Au Ve siècle av. J.-C., le siècle de Périclès (homme politique qui a contribué à instaurer la démocratie à Athènes), la religion s'est de plus en plus centrée sur l'homme. Un philosophe du nom de Socrate — qui posait aux Athéniens des questions profondes sur l'âme et le corps, sur le réel et l'idéal — devint le moteur intellectuel de la Grèce. Son élève, Platon, a fondé une école destinée à perpétuer les enseignements de Socrate et a rapporté presque toutes les paroles de son maître dans une série de dialogues, qui ne sont pas des écrits religieux proprement dits, mais font nettement allusion à la spiritualité de l'homme et de l'univers.
A la même époque, une nouvelle civilisation s'imposait lentement sur le territoire de l'Italie actuelle. La république romaine, en pleine évolution, devint une puissance militaire agressive qui s'empara des cités grecques, l'une après l'autre. Ce faisant, les Romains adoptèrent inévitablement la plupart des dieux et des déesses grecs en leur donnant des noms latins.
Pendant les siècles qui précédèrent la naissance de Jésus, la mythologie perdait de plus en plus de son importance aux yeux des Grecs et des Romains.
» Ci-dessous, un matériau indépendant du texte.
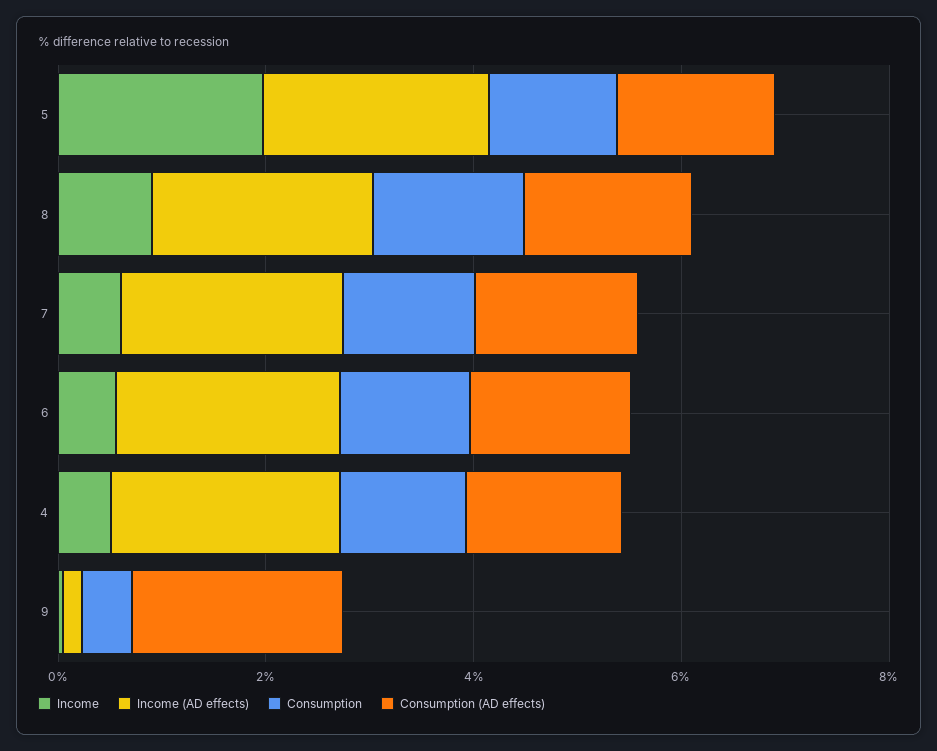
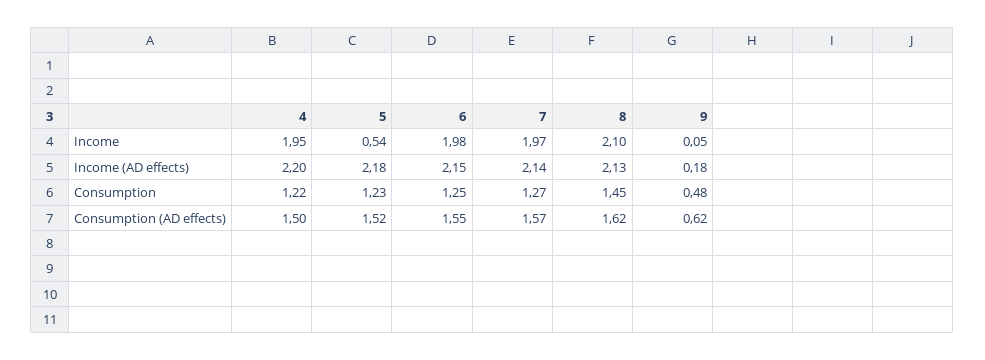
  {
    "Income": {
-     "5": 2,
+     "5": 0.54,
-     "8": 1,
+     "8": 2.1,
-     "7": 0.5,
+     "7": 1.97,
-     "6": 0.5,
+     "6": 1.98,
-     "4": 0.5,
+     "4": 1.95,
      "9": 0.05
    },
    "Income (AD effects)": {
      "5": 2.18,
      "8": 2.13,
      "7": 2.14,
      "6": 2.15,
      "4": 2.2,
      "9": 0.18
    },
    "Consumption": {
      "5": 1.23,
      "8": 1.45,
      "7": 1.27,
      "6": 1.25,
      "4": 1.22,
      "9": 0.48
    },
    "Consumption (AD effects)": {
      "5": 1.52,
      "8": 1.62,
      "7": 1.57,
      "6": 1.55,
      "4": 1.5,
-     "9": 2
+     "9": 0.62
    }
  }

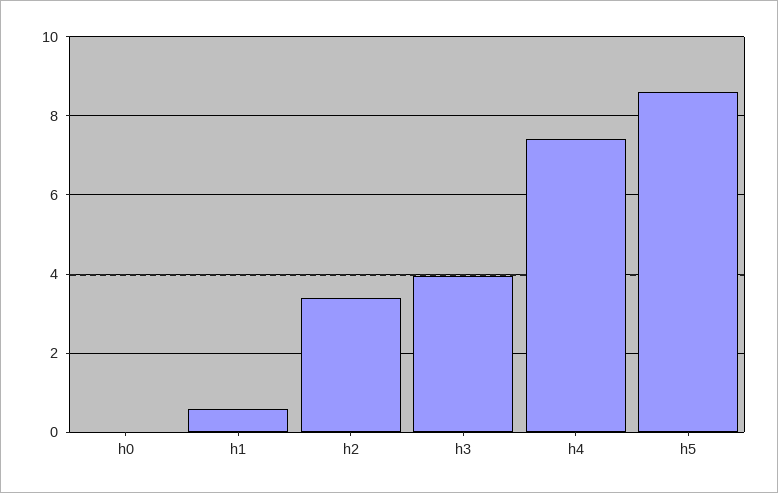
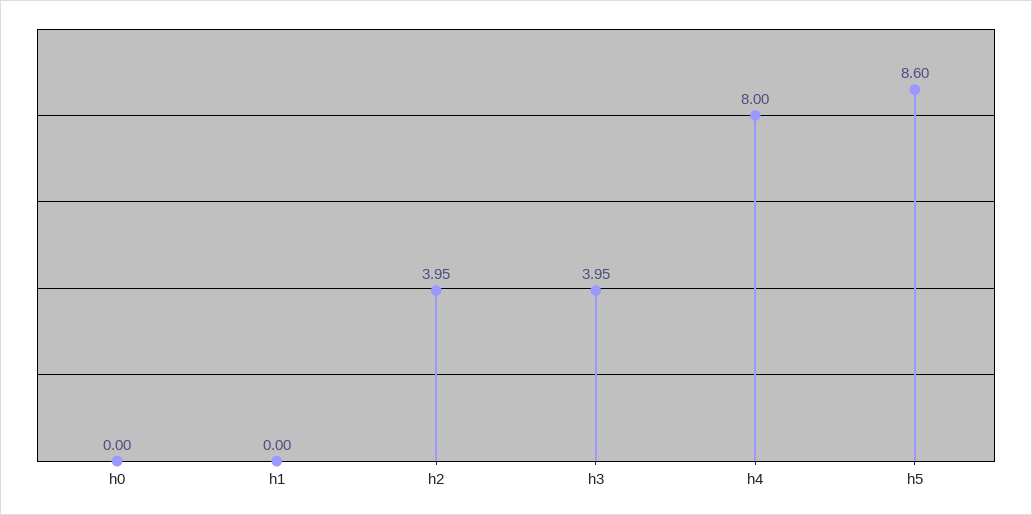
  {
    "h0": 0,
-   "h1": 0.6,
+   "h1": 0,
-   "h2": 3.4,
+   "h2": 3.95,
    "h3": 3.95,
-   "h4": 7.4,
+   "h4": 8,
    "h5": 8.6
  }

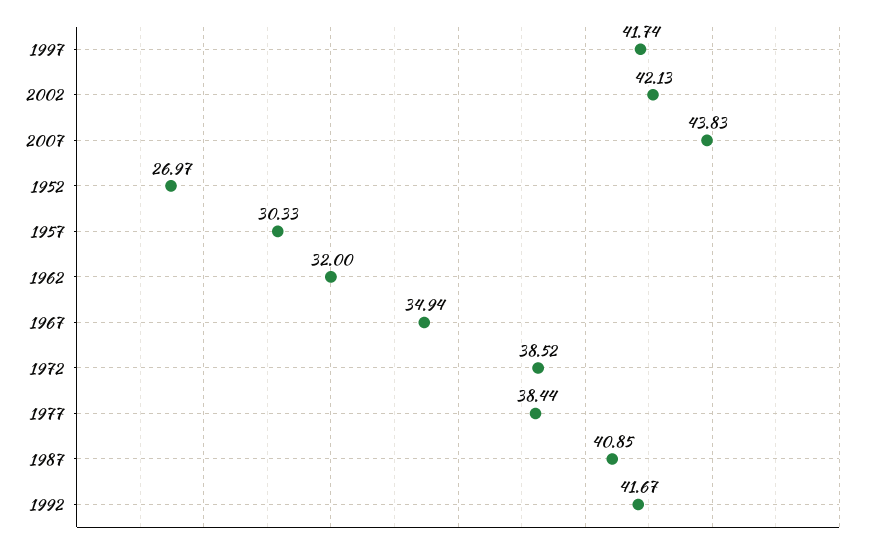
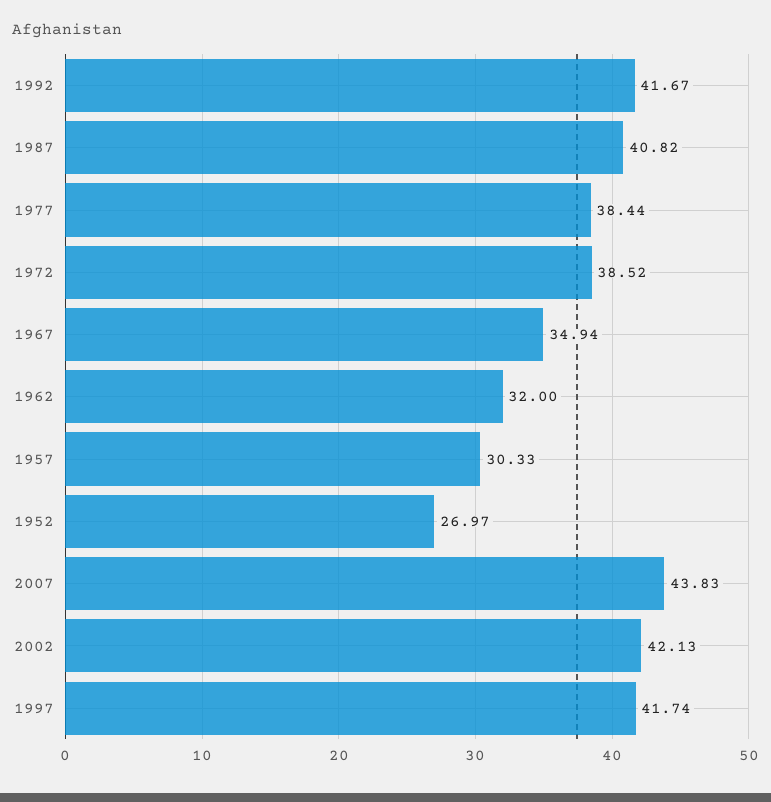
  {
    "1997": 41.74,
    "2002": 42.13,
    "2007": 43.83,
    "1952": 26.97,
    "1957": 30.33,
    "1962": 32,
    "1967": 34.94,
    "1972": 38.52,
    "1977": 38.44,
-   "1987": 40.85,
+   "1987": 40.82,
    "1992": 41.67
  }

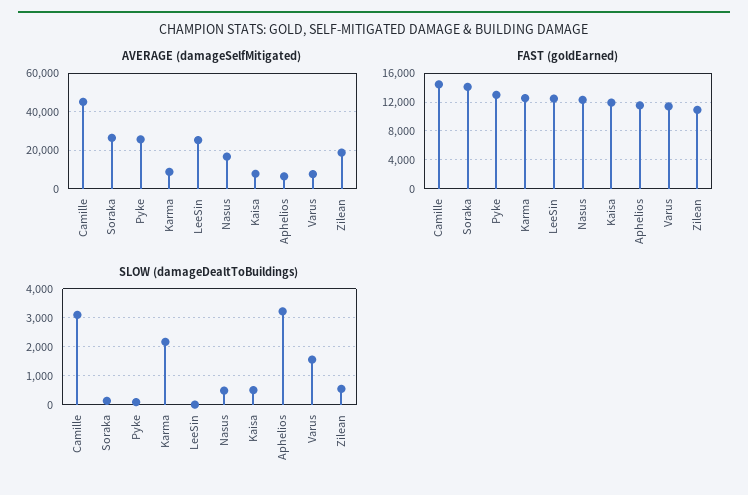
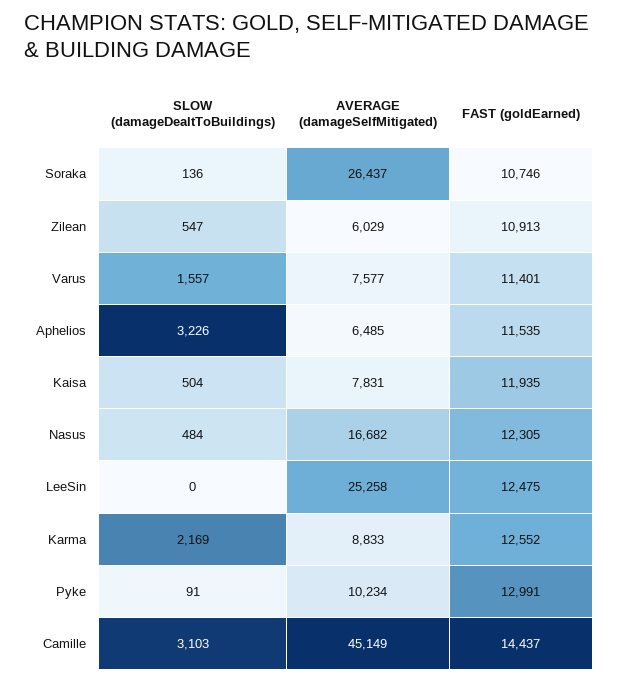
  {
    "AVERAGE (damageSelfMitigated)": {
      "Camille": 45149,
      "Soraka": 26437,
-     "Pyke": 25000,
+     "Pyke": 10234,
      "Karma": 8833,
      "LeeSin": 25258,
      "Nasus": 16682,
      "Kaisa": 7831,
      "Aphelios": 6485,
      "Varus": 7577,
-     "Zilean": 20000
+     "Zilean": 6029
    },
    "FAST (goldEarned)": {
      "Camille": 14437,
-     "Soraka": 14000,
+     "Soraka": 10746,
      "Pyke": 12991,
      "Karma": 12552,
      "LeeSin": 12475,
      "Nasus": 12305,
      "Kaisa": 11935,
      "Aphelios": 11535,
      "Varus": 11401,
      "Zilean": 10913
    },
    "SLOW (damageDealtToBuildings)": {
      "Camille": 3103,
      "Soraka": 136,
      "Pyke": 91,
      "Karma": 2169,
      "LeeSin": 0,
      "Nasus": 484,
      "Kaisa": 504,
      "Aphelios": 3226,
      "Varus": 1557,
      "Zilean": 547
    }
  }

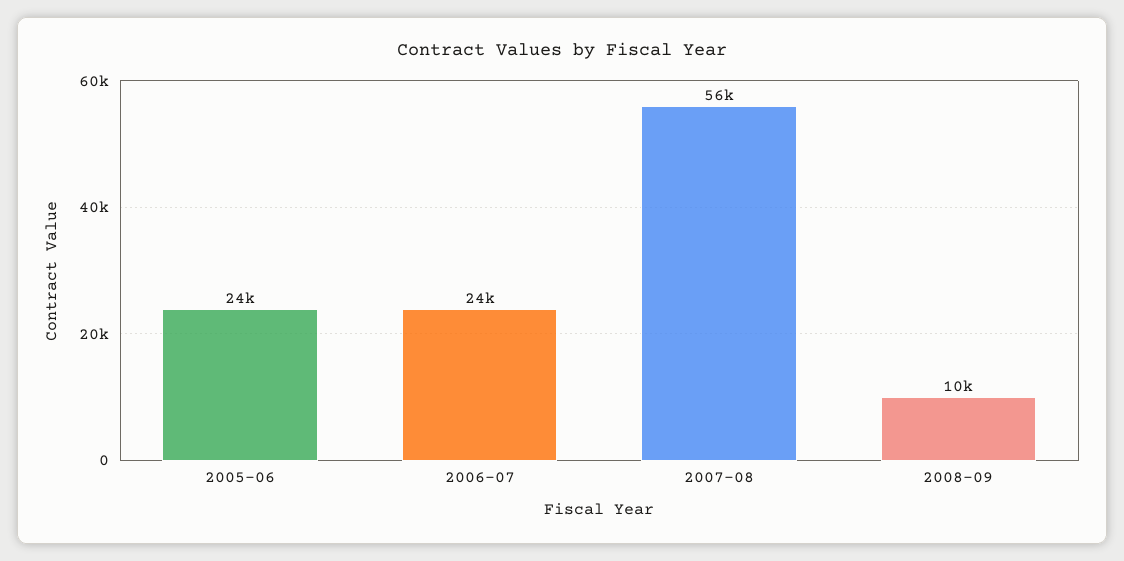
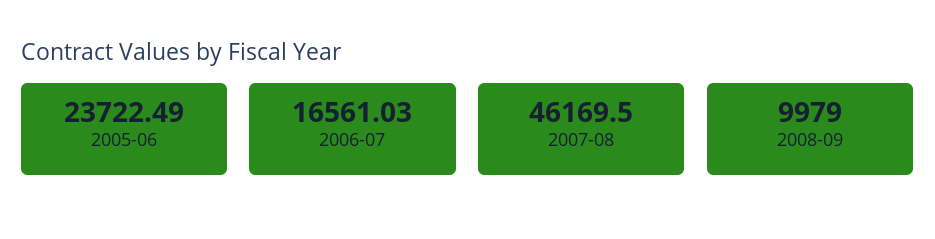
  {
    "2005-06": 23722.49,
-   "2006-07": 24000,
+   "2006-07": 16561.03,
-   "2007-08": 56000,
+   "2007-08": 46169.5,
    "2008-09": 9979
  }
L'empire, qui s'élargissait toujours, devenait une sorte de religion en soi, et les Commentaires de la guerre des Gaules, écrits par Jules César, constituaient une sorte d' « écritures » célébrant cette religion civique.
LES ÉCRITURES JUDÉO-CHRÉTIENNES
Alors que diverses formes d' « écritures » se développaient en Grèce et à Rome, on adoptait, au Proche-Orient, une façon de vivre fort différente. Au XVIIIe siècle av. J.-C., là où se trouve maintenant l'Irak (région alors connue sous le nom de Mésopotamie), un homme du nom d'Abram — chef d'une tribu de nomades du désert — découvrit un concept radicalement nouveau de Dieu. Il s'entretenait avec ce Dieu, qu'il appelait Iahvé, et, d'instinct, crut à Sa parole. Abram et Iahvé formulèrent un accord qui, par la suite, fut appelé l' « alliance ». Selon les termes de cet accord, les enfants d'Israël s'engageaient à obéir à Iahvé et à n'adorer aucun autre Dieu. A son tour, Iahvé promettait de protéger et d'aimer la famille d'Abram et ses descendants.
Dans cette région du monde, surnommée le Croissant fertile à cause de la richesse de son sol, la notion d'un Dieu comme Iahvé était tout à fait révolutionnaire. Les hommes et les femmes appartenant à la civilisation des Amorites adoraient des dieux personnels, les dieux de la fertilité et les dieux-rois. Chacun priait sa propre divinité.
Mais pour obéir à l'ordre de Iahvé, Abram, alors âgé de soixante-quinze ans, rassembla sa famille et ses troupeaux pour les conduire vers le sud, dans le pays de Canaan, qui est aujourd'hui l'État d'Israël. Iahvé l'enjoignit de considérer que ce pays lui appartenait, à lui et à ses enfants, pour toujours. En raison de sa fidélité, Iahvé donna à Abram le nom d'Abraham qui signifie: père d'une multitude de nations.
Le récit de l'alliance conclue entre Iahvé et Abraham se transmit d'une génération à l'autre. Il se forma peu à peu une tradition qui amena ce peuple apiru, ou « hébreu », à aimer et à suivre son Dieu là où Il les conduirait. Lorsque Jacob, le petit-fils d'Abraham, découvrit à son tour Iahvé, Dieu lui donna le nom d'Israël. Désormais, tous les descendants de Jacob seraient appelés les enfants d'Israël. La certitude d'être le peuple de Iahvé donna aux Hébreux le courage de rester fidèles à leur Dieu, même quand les Égyptiens les réduisirent à l'esclavage, quelques siècles plus tard.